» EXERCISE GOAL
Put the lines of the items into a numbered list, starting at the first line and ending at the line that contains "n’est visible de". Leave out any blank lines.

» Data drawn from a collection
________________

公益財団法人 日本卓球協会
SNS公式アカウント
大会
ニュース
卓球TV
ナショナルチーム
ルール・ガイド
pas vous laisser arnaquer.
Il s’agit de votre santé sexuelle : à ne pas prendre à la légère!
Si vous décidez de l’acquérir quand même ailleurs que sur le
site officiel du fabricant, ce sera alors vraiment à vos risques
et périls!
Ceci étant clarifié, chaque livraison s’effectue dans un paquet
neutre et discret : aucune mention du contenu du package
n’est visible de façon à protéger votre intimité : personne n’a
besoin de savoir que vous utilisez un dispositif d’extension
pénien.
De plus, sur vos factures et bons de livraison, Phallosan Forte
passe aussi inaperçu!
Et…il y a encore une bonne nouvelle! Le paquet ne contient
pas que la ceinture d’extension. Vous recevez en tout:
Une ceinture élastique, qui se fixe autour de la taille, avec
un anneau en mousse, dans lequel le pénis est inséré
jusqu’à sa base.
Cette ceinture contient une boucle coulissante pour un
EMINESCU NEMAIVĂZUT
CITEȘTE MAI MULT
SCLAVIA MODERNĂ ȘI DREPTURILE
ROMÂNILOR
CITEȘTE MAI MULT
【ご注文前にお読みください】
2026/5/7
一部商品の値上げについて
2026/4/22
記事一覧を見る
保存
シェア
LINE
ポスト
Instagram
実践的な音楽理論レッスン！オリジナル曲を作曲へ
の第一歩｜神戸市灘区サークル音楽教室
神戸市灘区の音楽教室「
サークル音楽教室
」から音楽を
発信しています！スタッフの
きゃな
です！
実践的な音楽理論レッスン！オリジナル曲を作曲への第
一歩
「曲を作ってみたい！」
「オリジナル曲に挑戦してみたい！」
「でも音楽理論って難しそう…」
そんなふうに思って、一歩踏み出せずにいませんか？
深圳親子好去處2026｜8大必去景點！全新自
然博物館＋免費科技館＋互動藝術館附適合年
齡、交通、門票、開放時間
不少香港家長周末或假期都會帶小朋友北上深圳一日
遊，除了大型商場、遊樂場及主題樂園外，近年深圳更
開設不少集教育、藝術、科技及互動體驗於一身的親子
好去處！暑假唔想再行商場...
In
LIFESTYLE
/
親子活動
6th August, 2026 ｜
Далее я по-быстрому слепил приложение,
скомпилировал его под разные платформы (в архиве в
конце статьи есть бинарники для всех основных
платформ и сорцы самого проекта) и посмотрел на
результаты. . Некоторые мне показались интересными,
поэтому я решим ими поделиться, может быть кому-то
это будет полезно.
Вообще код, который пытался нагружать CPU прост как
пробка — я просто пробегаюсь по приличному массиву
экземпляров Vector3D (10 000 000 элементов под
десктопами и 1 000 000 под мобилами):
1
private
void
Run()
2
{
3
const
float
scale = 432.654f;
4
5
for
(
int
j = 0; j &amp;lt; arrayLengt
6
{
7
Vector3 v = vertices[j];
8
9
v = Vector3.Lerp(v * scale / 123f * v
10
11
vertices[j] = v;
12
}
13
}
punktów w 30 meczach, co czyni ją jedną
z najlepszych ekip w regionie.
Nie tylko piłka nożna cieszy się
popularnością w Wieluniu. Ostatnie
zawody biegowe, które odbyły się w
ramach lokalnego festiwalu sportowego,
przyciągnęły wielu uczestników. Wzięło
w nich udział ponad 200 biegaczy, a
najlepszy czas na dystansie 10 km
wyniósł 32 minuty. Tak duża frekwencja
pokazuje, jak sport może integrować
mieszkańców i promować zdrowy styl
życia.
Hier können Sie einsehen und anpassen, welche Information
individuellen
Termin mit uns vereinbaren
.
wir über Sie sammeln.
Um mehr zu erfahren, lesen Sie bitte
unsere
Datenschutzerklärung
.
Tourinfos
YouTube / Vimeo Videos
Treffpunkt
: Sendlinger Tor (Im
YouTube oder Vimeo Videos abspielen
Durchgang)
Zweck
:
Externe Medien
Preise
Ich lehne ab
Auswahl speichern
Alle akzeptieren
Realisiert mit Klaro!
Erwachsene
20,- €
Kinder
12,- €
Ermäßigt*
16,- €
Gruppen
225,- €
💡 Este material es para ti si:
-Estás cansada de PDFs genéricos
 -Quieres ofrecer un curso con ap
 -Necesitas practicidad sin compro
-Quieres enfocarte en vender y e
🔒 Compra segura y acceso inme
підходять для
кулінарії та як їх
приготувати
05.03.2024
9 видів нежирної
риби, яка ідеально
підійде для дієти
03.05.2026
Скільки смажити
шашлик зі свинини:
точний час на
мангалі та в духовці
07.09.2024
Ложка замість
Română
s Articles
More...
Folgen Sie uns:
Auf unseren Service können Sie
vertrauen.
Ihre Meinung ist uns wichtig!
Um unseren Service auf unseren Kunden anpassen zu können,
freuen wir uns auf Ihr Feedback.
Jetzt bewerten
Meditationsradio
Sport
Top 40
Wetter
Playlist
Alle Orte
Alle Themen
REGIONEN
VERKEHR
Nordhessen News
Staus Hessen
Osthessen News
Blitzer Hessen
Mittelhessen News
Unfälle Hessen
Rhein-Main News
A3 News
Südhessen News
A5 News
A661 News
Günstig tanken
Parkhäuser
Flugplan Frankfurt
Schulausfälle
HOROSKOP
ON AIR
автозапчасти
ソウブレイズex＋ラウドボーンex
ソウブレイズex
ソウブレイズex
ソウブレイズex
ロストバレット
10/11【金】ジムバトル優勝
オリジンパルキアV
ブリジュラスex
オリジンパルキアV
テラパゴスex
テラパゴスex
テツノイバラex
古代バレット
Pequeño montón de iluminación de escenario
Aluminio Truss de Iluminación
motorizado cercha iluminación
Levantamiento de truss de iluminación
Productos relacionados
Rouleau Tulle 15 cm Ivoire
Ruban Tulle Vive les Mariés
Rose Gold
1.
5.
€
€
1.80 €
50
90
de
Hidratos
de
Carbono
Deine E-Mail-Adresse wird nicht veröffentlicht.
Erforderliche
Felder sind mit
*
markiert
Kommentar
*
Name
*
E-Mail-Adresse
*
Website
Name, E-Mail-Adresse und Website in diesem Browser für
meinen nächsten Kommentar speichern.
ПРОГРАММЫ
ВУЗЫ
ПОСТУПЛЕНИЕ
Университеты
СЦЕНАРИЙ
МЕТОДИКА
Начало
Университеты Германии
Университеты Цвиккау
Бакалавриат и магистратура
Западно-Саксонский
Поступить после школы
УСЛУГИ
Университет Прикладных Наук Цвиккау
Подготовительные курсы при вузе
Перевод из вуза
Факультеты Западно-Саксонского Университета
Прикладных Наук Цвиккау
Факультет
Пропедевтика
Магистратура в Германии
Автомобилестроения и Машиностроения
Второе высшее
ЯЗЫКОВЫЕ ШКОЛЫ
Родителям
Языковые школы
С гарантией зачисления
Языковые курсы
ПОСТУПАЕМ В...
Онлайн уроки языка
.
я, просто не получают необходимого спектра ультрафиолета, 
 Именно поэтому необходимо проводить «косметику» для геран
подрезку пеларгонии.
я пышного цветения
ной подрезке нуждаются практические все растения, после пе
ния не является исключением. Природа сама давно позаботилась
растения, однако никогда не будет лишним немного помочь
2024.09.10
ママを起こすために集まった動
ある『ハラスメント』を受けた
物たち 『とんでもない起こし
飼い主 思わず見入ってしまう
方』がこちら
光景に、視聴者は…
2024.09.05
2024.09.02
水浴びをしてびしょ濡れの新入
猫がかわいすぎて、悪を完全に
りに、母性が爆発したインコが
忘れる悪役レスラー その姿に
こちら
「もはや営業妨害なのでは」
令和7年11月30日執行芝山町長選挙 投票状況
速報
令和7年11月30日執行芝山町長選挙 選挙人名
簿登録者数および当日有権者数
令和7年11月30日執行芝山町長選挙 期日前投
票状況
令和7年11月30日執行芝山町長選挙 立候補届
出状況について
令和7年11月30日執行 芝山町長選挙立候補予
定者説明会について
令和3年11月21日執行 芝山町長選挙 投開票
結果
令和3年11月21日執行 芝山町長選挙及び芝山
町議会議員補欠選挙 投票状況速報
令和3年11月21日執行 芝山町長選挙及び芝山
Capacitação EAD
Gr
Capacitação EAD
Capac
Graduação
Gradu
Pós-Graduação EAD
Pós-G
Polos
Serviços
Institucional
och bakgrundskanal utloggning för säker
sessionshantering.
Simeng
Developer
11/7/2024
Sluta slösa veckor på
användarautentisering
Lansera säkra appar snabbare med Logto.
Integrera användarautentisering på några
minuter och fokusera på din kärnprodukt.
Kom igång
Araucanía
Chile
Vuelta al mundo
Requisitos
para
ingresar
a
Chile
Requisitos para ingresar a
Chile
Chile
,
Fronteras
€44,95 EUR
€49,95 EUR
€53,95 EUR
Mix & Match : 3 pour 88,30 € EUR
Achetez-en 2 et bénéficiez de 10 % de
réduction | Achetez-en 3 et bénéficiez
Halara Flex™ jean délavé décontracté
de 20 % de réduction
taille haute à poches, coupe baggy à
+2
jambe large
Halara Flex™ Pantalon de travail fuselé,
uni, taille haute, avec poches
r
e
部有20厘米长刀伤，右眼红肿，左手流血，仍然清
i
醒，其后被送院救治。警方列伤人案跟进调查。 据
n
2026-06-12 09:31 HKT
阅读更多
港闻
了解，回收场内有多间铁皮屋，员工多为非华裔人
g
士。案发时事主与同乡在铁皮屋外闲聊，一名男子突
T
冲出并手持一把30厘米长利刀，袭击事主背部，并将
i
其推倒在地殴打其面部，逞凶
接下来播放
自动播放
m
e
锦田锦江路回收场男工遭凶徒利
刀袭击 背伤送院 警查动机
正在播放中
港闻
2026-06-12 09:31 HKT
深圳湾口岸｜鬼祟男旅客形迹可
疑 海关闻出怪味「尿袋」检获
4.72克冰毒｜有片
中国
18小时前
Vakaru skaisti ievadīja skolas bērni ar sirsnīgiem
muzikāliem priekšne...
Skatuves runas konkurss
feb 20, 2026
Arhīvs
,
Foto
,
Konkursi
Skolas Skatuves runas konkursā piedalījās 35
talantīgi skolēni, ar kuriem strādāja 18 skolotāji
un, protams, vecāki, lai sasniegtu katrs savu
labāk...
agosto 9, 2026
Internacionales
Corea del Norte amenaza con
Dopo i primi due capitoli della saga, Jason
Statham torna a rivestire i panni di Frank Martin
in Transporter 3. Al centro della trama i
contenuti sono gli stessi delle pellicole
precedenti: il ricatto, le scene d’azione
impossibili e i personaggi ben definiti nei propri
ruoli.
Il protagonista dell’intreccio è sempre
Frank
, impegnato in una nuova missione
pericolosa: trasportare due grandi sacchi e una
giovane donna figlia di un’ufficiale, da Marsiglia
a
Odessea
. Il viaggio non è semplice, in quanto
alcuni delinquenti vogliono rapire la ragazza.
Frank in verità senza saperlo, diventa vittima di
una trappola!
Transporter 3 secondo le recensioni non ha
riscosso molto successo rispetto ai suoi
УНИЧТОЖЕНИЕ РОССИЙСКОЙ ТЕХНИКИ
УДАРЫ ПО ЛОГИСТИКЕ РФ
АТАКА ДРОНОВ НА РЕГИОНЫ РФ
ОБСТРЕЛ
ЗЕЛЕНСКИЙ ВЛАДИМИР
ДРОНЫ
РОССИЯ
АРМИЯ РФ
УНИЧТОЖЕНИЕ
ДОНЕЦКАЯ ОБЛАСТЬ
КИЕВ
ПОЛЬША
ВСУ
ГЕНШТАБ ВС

________________

» RESPONSE TO THE EXERCISE
1. 公益財団法人 日本卓球協会
2. SNS公式アカウント
3. 大会
4. ニュース
5. 卓球TV
6. ナショナルチーム
7. ルール・ガイド
8. pas vous laisser arnaquer.
9. Il s’agit de votre santé sexuelle : à ne pas prendre à la légère!
10. Si vous décidez de l’acquérir quand même ailleurs que sur le
11. site officiel du fabricant, ce sera alors vraiment à vos risques
12. et périls!
13. Ceci étant clarifié, chaque livraison s’effectue dans un paquet
14. neutre et discret : aucune mention du contenu du package
15. n’est visible de façon à protéger votre intimité : personne n’a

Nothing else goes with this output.